Read-only by default.
The collector is a DaemonSet with zero write permissions on your cluster. It cannot mutate a single resource. Every enforcement action — eviction, HPA cap, node cordon — runs through a CRD that you author and apply yourself, gated by an annotation no automated process can set on your behalf.
You ship our agent because the worst outcome is that it doesn't see something. The worst outcome of a write- capable agent is that it does the wrong thing at scale.
Reversible inside the cooldown.
Every action this product takes captures the prior state before it touches anything. kubehero undo <audit-id> replays the original spec back into the cluster, idempotently, in less time than it took to fire. Default cooldown is ten minutes. You can extend it; you cannot shorten it below the time it takes to scrape your dashboard and assemble a war room.
Open at the seams that matter.
Apache 2.0 collector, CLI, proto, cost model. BUSL 1.1 on the control plane, operator, pricing engine, dashboard. The former is what you fork or replace if our roadmap diverges from your needs. The latter is what we sell. We do not blur the line.
Every CRD is a public schema. Every metric we emit is in Prometheus format. Every audit row is exportable to webhook, syslog, or S3. If we go away tomorrow, your data does not.

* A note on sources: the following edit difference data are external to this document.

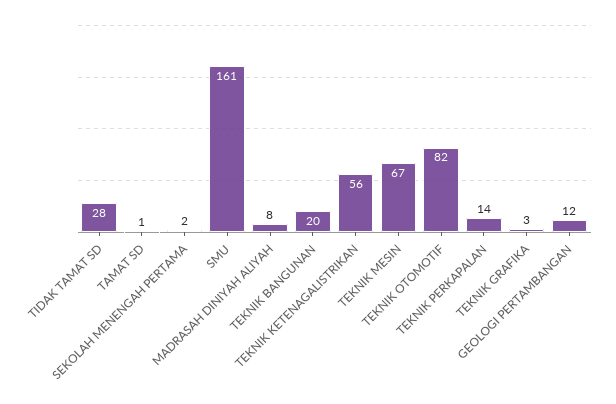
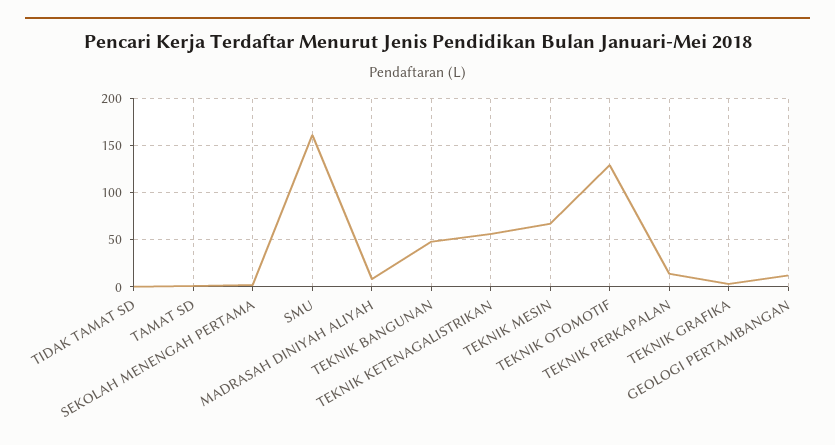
TIDAK TAMAT SD: 28 -> 0
TEKNIK BANGUNAN: 20 -> 50
TEKNIK OTOMOTIF: 82 -> 130

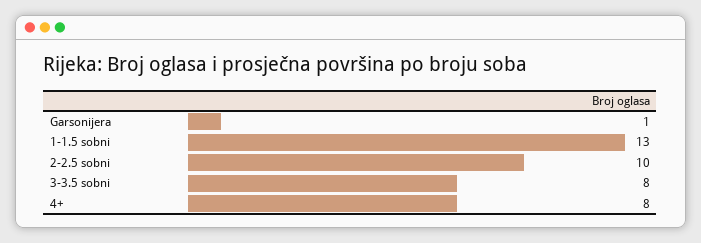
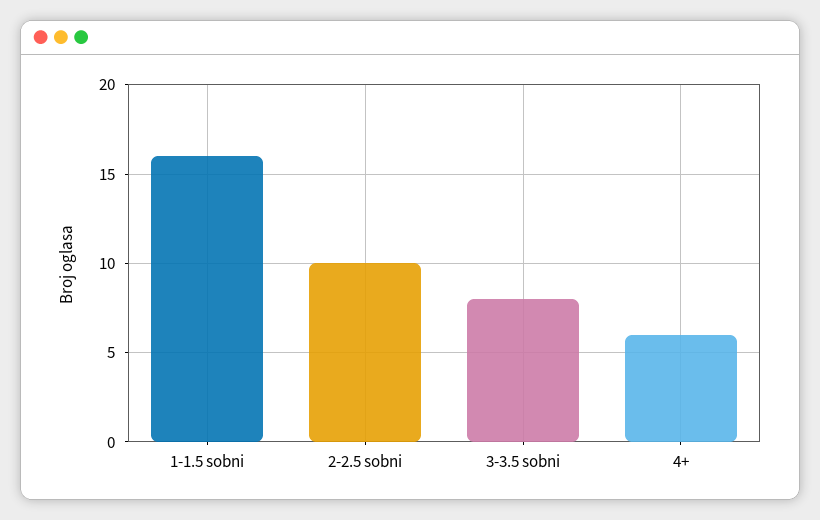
Garsonijera: 1 -> none
1-1.5 sobni: 13 -> 16
4+: 8 -> 6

Enterprise at the seams that don't.
mTLS by default on cloud. RBAC enforced at the RPC layer, not bolted on. OIDC against your IdP, signature-verified via JWKS — not just iss/aud presence. Air-gap installable; container images mirror cleanly to private registries. The audit log is HMAC-signed so a downstream SIEM can detect tampering.
None of this is differentiation. It's the floor. We build it because the buyers we want refuse to discuss the ceiling without it.
Cost is the lens, not the product.
FinOps tools that only show dollars become wallpaper. Cost is most useful when it's joined to something operators already act on: a CVE that's expensive to patch, a workload that's also leaking memory, a node that's both underutilised and out of compliance. We treat dollars as one signal among several, ranked by impact, not by decimals.
Boring beats clever.
We pick boring tools that have been load-tested at scale for years. Postgres for the durable state. ClickHouse for the time-series. Connect-RPC over HTTP/2 for the wire. Helm for distribution. cert-manager for certificates. Cosign + Syft for supply chain.
None of these are surprising choices. They are what your platform team already runs, which means our value to your buyer is what we add on top — not what we ask them to adopt.
The bar is shipping.
Pre-launch is for getting alignment with people who run production at five thousand nodes. Public-facing, that looks like quiet weeks. Internally, every quiet week is a week where we did not promise something we couldn't deliver. We show up with software that works, not slides.
Built by DevOps & FinOps engineers, for the teams who run production every day.